Maxwell Matewere, lors d\'une campagne de sensibilisation au Malawi sur la menace de la traite des êtres humains.
Maxwell Matewere, lors d'une campagne de sensibilisation au Malawi sur la menace de la traite des êtres humains. (ONUDC)

Agent malawite de l'ONU, Maxwell Matewere a consacré une partie de sa vie à faire progresser le mouvement anti-traite au Malawi, un pays d'Afrique australe. Malgré l’adoption d’une loi en 2015, le trafic d’êtres humains continue. Son combat aussi. 

Des centaines de victimes chaque année

Rien qu'en 2020 et malgré les restrictions imposées par le Covid-19, Maxwell Matewere a pu sauver environ 300 victimes de la traite d'êtres humains. Au Malawi chaque année, des centaines d'hommes, de femmes et d'enfants, provenant principalement des zones rurales, sont exploités par des trafiquants. Mais ces "crimes cachés" ne restent plus impunis.

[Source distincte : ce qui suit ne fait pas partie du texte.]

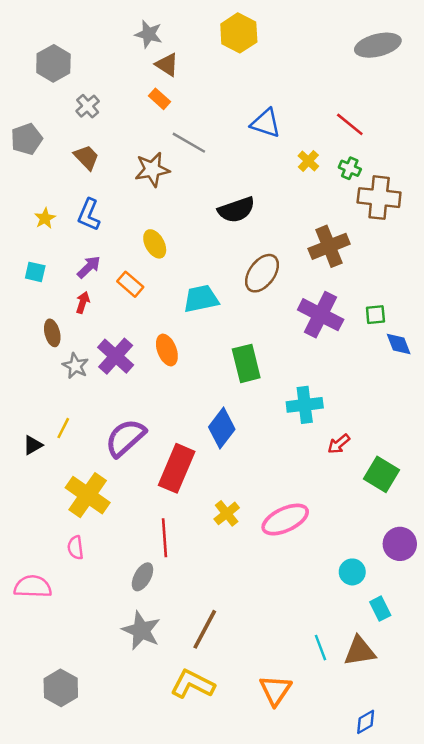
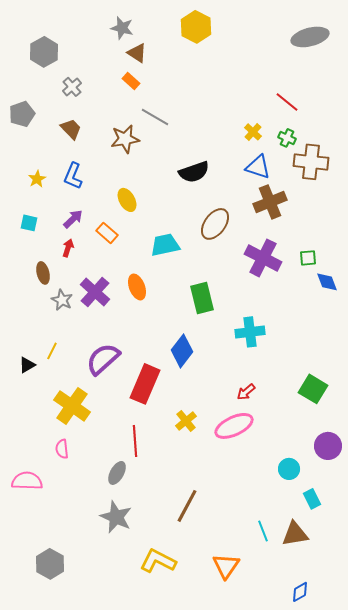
blue triangle: (266, 123) -> (258, 167), moved
red arrow: (339, 444) -> (246, 392), moved
brown line: (205, 629) -> (187, 506), moved

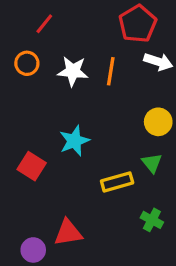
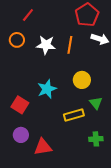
yellow circle: (158, 122) -> (82, 80), moved
green cross: (152, 220) -> (96, 139), turned -32
purple circle: (33, 250) -> (21, 135), moved

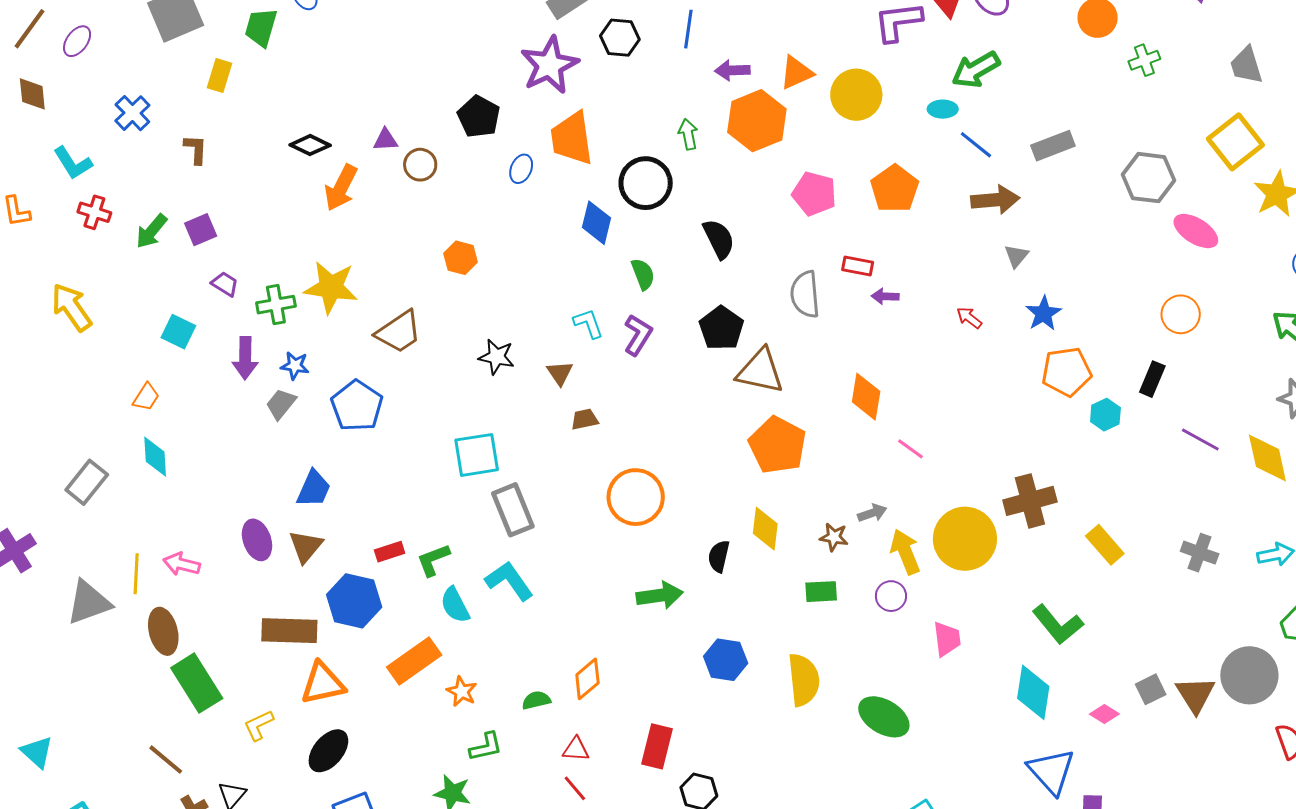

Aujourd'hui, mon pays dispose de moyens légaux pour condamner les trafiquants de manière appropriée et fournir une protection aux victimesMaxwell Matewere, expert en prévention de la criminalité auprès de l'Office des Nations unies contre la drogue et le crimeà ONU Info

Cette avancée est le fruit du travail acharné de Maxwell Matewere. Il est le principal instigateur de la loi adoptée en 2015 contre la traite des êtres humains. Ce juriste, qui a fait ses premières armes dans une ONG pour défendre les droits humains, s’est concentré sur le trafic des personnes. Depuis plus de vingt ans, il sillonne son pays pour détecter les cas, identifier et protéger les victimes. Désormais, il s'appuie sur la loi pour poursuivre les criminels. Cette année, une trentaine de trafiquants ont été arrêtés.

Je constate l'efficacité de mon travail à travers le nombre de victimes sauvées des trafiquants d'êtres humains, le nombre d'arrestations effectuées et les affaires qui sont poursuivies avec succèsMaxwell Matewere, expert en prévention de la criminalité auprès de l'Office des Nations unies contre la drogue et le crimeà ONU Info

Une sensibilisation généralisée

Avec l'aide de l'Office des Nations unies contre la drogue et le crime (ONUDC), l'activiste malawite forme des fonctionnaires dans tout le pays pour prévenir et combattre ce crime. Policiers, contrôleurs aux frontières, agents de l'immigration, enquêteurs... tout le monde est sensibilisé au problème. Maxwell Matewere mise beaucoup sur les très influents chefs traditionnels qui peuvent contribuer au changement. Fier d’avoir sauvé des vies, il ne compte pas s'arrêter même s’il reconnaît que parfois son travail l’affecte émotionnellement.

Je vois des choses terribles, je me demande comment des personnes peuvent commettre de tels actes, en particulier à l'égard d'enfants innocentsMaxwel Matewere, expert en prévention de la criminalité auprès de l'Office des Nations unies contre la drogue et le crimeà ONU Info

Maxwell Matewere est qualifié de "héros" dans son pays, mais pas seulement. En début d'année, le département d’Etat américain lui a rendu hommage pour son engagement à mettre fin à l'esclavage moderne.

La traite d'êtres humains reste un crime largement impuni à travers le monde, selon les Nations unies. La traite à des fins d'exploitation sexuelle est la forme la plus courante suivie par le travail forcé. Selon L'ONUDC, 70% des victimes détectées dans le monde sont des femmes et 23% de l'ensemble des victimes identifiées sont des mineures.